Accordingly, plaintiff's claims against the United States must be dismissed for her failure to file a tort claim notice prior to filing suit. Should the United States deny her claim, or the claim is deemed denied by the passage of time, and plaintiff reinstitutes her suit against the United States, then and only then may the Court address whether § 2679(5) deems her notice of claim to be timely.

2. Plaintiff's claims against LabCorp and Antonius Sehonanda, M.D.

When the United States removed plaintiff's case from New Jersey state court to this Court, as it was required to do under the FTCA, this Court had supplemental jurisdiction over plaintiff's state law claims against the defendants not covered by the FTCA -LabCorp and Antonius Sehonanda, M.D. Now that the claims giving rise to jurisdiction are dismissed, it does not appear that this Court has any independent basis for jurisdiction over plaintiff's claims against these defendants, and the Court is inclined to not continue exercising supplemental jurisdiction over plaintiff's state law negligence claims against those defendants If the claims against the United States are resolved, this case, involving New Jersey parties under New Jersey law, properly belongs in New Jersey state court. See 28 U.S.C. 1376(c)(3); Borough of West Mifflin v. Lancaster, 45 F.3d 780, 788 (3d Cir. 1995) ("[W]here the claim over which the district court has original jurisdiction is dismissed before trial, the district court must decline to decide the pendent state claims unless considerations of judicial economy, convenience, and fairness to the parties provide an affirmative justification for doing so.").

Even though there is no federal question remaining to provide jurisdiction, whether diversity of citizenship exists among the remaining parties to give the Court a non-delegable basis for jurisdiction is not clear. The legal representative of the estate of a decedent is deemed to be a citizen of the same State as the decedent, 28 U.S.C. § 1332(c)(2). Thus, although the administratrix, Hilton-Davis, is a citizen of Maryland, for diversity of citizenship purposes she is deemed to be a citizen of the same state as Lisa Hilton. It appears from the complaint that Lisa Hilton was a citizen of New Jersey, and both LabCorp and Antonius Sehonanda, M.D. are citizens of New Jersey. The citizenship of these parties, however, has not been precisely pleaded in the complaint.

Therefore, the Court will provide plaintiff with 10 days to demonstrate the citizenship of the remaining parties, and if the requirements of 28 U.S.C. § 1332 are met, the Court may properly retain jurisdiction over the remaining claims. If no diversity of citizenship is shown, or the amount in controversy does not exceed $75,000, the Court will remand plaintiff's claims against LabCorp and Antonius Sehonanda, M.D. to the Superior Court of New Jersey, Law Division, Camden County.

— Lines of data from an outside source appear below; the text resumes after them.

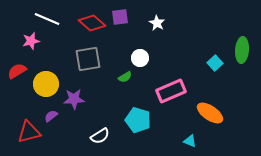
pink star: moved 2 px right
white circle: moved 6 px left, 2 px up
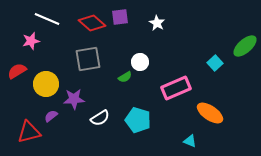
green ellipse: moved 3 px right, 4 px up; rotated 45 degrees clockwise
white circle: moved 4 px down
pink rectangle: moved 5 px right, 3 px up
white semicircle: moved 18 px up
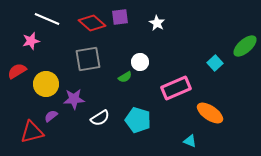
red triangle: moved 3 px right
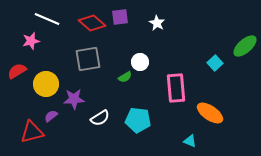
pink rectangle: rotated 72 degrees counterclockwise
cyan pentagon: rotated 10 degrees counterclockwise
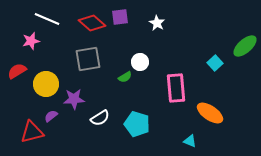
cyan pentagon: moved 1 px left, 4 px down; rotated 10 degrees clockwise
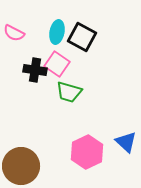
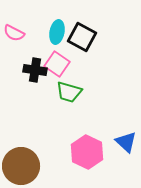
pink hexagon: rotated 8 degrees counterclockwise
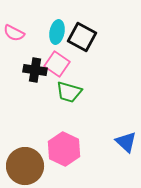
pink hexagon: moved 23 px left, 3 px up
brown circle: moved 4 px right
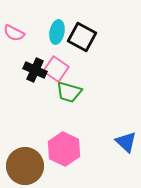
pink square: moved 1 px left, 5 px down
black cross: rotated 15 degrees clockwise
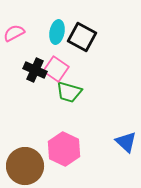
pink semicircle: rotated 125 degrees clockwise
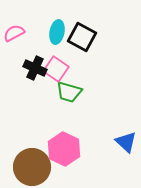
black cross: moved 2 px up
brown circle: moved 7 px right, 1 px down
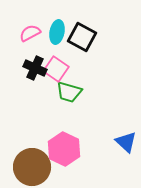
pink semicircle: moved 16 px right
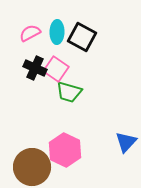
cyan ellipse: rotated 10 degrees counterclockwise
blue triangle: rotated 30 degrees clockwise
pink hexagon: moved 1 px right, 1 px down
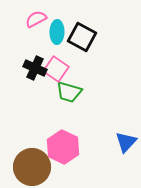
pink semicircle: moved 6 px right, 14 px up
pink hexagon: moved 2 px left, 3 px up
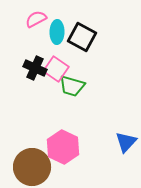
green trapezoid: moved 3 px right, 6 px up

The Supreme Court has succinctly directed that the "FTCA bars claimants from bringing suit in federal court until they have exhausted their administrative remedies." McNeil v. U.S., 508 U.S. 106, 113 (1993). Because plaintiff has not exhausted her administrative remedies, her complaint against the United States must be dismissed. As to her remaining claims against LabCorp and Antonius Sehonanda, M.D., the Court will issue an Order consistent with this Opinion.